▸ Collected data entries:
<<<<

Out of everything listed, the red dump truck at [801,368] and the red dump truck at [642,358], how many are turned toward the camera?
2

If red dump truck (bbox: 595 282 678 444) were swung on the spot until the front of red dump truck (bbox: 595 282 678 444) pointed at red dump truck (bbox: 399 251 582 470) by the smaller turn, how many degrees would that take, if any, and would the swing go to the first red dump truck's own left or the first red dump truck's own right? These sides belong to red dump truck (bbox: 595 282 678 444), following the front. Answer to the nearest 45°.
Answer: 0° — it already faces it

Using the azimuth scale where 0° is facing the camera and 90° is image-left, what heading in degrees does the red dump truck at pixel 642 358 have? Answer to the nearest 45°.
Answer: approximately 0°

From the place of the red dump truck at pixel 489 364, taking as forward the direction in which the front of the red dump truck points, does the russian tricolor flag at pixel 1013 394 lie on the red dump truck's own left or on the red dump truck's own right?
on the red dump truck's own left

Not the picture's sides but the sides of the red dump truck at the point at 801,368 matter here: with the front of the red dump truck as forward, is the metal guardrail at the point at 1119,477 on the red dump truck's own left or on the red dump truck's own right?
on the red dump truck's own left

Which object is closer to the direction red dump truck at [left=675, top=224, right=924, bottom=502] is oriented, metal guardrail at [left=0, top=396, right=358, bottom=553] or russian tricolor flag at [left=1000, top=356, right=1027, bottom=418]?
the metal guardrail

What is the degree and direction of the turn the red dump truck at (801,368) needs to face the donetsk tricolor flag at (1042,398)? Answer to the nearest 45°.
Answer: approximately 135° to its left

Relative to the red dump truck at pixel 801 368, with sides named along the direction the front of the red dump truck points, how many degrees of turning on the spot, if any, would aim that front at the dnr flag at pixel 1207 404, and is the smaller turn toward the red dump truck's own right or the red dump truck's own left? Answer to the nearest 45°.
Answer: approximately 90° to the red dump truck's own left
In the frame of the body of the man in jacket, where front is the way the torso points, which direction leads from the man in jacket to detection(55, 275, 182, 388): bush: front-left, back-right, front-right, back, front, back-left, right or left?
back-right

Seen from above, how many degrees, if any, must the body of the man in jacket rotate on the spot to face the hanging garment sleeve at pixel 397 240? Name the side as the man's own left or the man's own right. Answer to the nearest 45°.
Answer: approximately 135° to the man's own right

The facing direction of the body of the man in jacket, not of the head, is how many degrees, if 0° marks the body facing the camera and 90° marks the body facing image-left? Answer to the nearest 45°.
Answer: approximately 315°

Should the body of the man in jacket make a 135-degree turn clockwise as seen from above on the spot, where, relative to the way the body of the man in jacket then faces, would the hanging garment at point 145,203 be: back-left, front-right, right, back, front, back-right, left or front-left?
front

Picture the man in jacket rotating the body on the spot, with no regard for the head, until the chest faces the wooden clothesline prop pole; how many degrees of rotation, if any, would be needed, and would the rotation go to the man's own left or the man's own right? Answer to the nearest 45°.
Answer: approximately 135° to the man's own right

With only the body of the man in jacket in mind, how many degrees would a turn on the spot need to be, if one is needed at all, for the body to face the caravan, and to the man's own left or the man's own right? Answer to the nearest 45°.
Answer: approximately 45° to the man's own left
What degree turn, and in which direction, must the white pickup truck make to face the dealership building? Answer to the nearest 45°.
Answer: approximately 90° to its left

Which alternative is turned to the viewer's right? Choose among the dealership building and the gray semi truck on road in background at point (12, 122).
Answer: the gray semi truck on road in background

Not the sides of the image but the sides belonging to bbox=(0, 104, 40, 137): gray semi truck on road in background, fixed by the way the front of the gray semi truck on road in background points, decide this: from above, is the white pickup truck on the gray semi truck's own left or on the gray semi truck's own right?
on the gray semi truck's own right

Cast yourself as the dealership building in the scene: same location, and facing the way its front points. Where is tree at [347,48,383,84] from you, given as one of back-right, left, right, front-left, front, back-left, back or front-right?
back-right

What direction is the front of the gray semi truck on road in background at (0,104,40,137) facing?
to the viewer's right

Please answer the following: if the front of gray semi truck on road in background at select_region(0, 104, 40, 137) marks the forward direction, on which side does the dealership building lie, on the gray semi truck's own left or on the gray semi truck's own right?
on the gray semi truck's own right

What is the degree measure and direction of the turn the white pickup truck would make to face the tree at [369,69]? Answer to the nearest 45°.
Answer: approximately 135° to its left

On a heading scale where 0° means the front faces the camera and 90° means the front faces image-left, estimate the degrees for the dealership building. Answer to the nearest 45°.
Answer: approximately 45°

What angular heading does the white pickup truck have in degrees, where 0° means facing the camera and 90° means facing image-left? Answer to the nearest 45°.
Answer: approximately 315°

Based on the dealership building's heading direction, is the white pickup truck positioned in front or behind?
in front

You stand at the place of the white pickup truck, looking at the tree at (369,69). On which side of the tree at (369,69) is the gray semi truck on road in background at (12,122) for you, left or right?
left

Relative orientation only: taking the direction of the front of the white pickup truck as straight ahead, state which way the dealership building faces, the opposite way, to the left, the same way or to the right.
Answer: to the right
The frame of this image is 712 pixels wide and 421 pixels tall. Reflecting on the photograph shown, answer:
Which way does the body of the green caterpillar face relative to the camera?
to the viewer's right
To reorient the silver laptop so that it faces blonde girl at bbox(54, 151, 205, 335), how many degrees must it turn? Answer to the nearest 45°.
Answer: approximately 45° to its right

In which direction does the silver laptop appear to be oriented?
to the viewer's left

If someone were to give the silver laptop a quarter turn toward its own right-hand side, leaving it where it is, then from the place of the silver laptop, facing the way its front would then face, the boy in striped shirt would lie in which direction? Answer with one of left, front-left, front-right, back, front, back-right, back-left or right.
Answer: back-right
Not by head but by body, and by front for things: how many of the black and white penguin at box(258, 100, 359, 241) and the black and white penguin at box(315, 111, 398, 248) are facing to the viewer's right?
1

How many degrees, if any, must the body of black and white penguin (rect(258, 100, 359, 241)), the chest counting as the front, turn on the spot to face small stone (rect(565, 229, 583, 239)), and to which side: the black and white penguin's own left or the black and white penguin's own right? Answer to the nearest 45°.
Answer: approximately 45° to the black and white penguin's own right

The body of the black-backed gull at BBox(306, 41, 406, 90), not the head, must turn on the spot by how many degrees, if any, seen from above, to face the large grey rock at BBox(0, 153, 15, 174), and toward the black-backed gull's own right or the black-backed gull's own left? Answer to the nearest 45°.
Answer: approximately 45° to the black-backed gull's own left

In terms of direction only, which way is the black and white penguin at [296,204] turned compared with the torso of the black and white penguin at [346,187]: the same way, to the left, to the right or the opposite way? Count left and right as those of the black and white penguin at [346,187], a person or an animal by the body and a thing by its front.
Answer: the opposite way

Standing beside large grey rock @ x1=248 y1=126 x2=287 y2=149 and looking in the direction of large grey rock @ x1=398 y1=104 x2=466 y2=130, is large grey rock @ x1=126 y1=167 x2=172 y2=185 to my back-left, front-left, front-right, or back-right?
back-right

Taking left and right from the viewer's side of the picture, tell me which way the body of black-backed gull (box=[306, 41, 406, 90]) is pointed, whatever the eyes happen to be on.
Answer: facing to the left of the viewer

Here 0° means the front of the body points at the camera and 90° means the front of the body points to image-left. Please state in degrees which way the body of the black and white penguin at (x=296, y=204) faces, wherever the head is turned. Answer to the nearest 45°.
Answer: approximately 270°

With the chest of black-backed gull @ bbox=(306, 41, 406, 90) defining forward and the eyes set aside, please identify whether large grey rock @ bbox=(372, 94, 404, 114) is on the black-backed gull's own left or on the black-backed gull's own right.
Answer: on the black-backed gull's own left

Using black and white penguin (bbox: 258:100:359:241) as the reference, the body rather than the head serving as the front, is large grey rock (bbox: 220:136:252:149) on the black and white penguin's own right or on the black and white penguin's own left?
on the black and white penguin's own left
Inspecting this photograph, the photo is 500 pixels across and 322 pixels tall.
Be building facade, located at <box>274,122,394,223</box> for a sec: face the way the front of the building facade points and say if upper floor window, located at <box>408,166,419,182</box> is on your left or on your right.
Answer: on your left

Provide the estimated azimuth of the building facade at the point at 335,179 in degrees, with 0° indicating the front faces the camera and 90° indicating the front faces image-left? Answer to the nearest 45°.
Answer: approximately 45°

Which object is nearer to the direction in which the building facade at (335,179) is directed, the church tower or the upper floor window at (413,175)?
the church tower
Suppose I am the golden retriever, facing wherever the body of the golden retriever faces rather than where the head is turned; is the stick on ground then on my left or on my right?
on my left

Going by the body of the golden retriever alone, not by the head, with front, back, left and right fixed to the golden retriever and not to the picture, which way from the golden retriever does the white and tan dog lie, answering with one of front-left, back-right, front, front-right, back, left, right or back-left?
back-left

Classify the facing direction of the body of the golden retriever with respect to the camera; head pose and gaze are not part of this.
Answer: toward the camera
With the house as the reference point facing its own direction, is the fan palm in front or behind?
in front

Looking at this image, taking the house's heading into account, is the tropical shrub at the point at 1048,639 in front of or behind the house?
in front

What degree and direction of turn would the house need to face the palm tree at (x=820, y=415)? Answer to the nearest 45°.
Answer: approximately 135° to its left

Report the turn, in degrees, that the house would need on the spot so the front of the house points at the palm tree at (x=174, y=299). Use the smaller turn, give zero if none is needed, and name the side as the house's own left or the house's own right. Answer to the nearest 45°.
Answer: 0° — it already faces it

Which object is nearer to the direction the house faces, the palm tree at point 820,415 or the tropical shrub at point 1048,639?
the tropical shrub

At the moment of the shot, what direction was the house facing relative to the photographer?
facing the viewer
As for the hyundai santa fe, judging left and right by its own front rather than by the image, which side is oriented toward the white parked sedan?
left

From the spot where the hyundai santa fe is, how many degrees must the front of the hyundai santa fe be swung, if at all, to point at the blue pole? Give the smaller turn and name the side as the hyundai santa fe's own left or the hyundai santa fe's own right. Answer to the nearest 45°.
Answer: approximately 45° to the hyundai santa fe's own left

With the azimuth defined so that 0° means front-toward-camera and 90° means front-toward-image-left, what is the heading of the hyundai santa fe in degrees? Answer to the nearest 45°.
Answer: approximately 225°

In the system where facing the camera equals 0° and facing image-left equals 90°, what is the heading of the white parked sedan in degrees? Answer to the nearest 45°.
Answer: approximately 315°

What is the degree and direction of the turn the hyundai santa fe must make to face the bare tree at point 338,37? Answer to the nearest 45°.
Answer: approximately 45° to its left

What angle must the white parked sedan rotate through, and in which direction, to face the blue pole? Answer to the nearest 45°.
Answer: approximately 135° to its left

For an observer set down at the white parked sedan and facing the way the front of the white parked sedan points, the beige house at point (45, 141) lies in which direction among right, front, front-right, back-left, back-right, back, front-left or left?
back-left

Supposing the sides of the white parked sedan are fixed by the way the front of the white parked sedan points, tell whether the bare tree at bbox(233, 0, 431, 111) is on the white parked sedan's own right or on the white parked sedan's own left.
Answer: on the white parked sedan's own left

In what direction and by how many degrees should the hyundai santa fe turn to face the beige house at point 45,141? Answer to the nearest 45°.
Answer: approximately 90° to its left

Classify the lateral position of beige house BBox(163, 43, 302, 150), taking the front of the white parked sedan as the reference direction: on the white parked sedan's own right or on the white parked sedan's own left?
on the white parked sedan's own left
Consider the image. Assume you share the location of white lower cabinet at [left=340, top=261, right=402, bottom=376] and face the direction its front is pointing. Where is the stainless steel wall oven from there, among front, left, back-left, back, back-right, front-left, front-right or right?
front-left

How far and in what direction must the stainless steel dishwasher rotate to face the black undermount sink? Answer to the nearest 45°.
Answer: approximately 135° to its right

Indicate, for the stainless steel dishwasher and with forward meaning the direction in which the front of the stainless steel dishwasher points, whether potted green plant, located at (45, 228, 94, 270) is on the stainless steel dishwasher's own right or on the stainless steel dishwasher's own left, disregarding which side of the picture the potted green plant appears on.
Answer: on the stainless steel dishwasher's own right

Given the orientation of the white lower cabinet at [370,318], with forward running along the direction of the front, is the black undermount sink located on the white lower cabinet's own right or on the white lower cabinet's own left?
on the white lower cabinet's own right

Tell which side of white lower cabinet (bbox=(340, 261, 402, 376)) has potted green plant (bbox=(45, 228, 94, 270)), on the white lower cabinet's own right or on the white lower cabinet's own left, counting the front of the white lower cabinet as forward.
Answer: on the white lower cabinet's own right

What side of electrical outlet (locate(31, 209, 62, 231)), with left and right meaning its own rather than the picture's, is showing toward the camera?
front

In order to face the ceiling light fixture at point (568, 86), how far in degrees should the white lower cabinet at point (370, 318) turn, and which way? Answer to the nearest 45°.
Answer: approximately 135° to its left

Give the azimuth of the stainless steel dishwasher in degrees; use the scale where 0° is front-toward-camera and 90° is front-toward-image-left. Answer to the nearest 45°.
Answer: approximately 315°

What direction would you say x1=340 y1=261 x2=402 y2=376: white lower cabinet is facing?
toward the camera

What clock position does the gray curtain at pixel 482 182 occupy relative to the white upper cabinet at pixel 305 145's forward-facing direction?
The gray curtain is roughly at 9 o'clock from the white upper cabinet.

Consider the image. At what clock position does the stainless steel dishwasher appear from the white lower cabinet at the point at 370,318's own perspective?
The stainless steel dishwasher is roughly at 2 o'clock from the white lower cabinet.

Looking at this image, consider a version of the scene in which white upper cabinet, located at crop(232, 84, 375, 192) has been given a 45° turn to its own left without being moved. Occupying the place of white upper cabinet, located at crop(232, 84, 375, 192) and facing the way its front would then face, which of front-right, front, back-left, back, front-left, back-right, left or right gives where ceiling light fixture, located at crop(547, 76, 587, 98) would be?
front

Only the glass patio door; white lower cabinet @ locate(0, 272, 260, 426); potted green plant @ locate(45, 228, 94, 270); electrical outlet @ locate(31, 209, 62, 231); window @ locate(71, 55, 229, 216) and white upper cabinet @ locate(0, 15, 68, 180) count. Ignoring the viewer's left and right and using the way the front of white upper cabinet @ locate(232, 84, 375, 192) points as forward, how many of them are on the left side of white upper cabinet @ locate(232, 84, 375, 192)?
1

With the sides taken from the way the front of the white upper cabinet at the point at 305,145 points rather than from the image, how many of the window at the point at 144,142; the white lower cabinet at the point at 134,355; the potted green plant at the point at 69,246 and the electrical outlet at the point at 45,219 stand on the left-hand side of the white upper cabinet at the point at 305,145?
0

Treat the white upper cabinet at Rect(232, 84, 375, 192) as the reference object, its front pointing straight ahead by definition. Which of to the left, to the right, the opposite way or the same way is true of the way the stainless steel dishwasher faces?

>>>>

▸ HOW TO COMPLETE THIS TASK: Lay out as a Markdown table with the columns Number and Line the part that opens with the line containing "If someone were" and closes with the line containing "Answer: facing to the left of the viewer". Give each line its own row and leave out blank lines.

▸ SOLVED EXERCISE:
| Number | Line |
|---|---|
| 1 | If someone were to give the silver laptop a quarter turn toward its own right-hand side, leaving it where it is, then from the place of the silver laptop, facing the way its front would then face, the boy in striped shirt would lie in which direction? Answer with one of left, front-left, front-right, back, front, back-right, back-left or right. |
| 2 | Answer: back-right |
| 3 | Not by head but by body, and by front for things: how many of the black and white penguin at box(258, 100, 359, 241) and the black and white penguin at box(315, 111, 398, 248) are facing to the viewer's right? |
| 4 | 1 |
| 5 | How many degrees, if any, must the body of black and white penguin (rect(258, 100, 359, 241)), the chest counting as the front, turn on the spot to face small stone (rect(565, 229, 583, 239)), and to which side: the black and white penguin's own left or the black and white penguin's own right? Answer to the nearest 45°. |
| 6 | Answer: approximately 45° to the black and white penguin's own right |
| 7 | The body of the black-backed gull at BBox(306, 41, 406, 90), not the head, must turn on the spot by how many degrees, if any, seen from above, to face the large grey rock at BBox(0, 153, 15, 174), and toward the black-backed gull's own right or the black-backed gull's own left? Answer to the nearest 45°. |
| 8 | Answer: approximately 45° to the black-backed gull's own left |
| 9 | In terms of direction only, which way is the black and white penguin at [296,204] turned compared with the torso of the black and white penguin at [346,187]: the same way, to the left, to the right or the opposite way? Count left and right as those of the black and white penguin at [346,187], a person or an animal by the body and a thing by its front. |
| 10 | Answer: the opposite way |
| 11 | Standing beside large grey rock @ x1=248 y1=126 x2=287 y2=149 and looking in the direction of large grey rock @ x1=398 y1=104 x2=466 y2=130, is large grey rock @ x1=126 y1=167 x2=172 y2=185 to my back-left, front-left, front-right, or back-right? |
| 12 | back-right |
| 13 | Taking left and right from the viewer's side of the picture, tell me which way the body of black-backed gull (box=[306, 41, 406, 90]) is pointed, whatever the eyes happen to be on. |
| 14 | Answer: facing to the left of the viewer |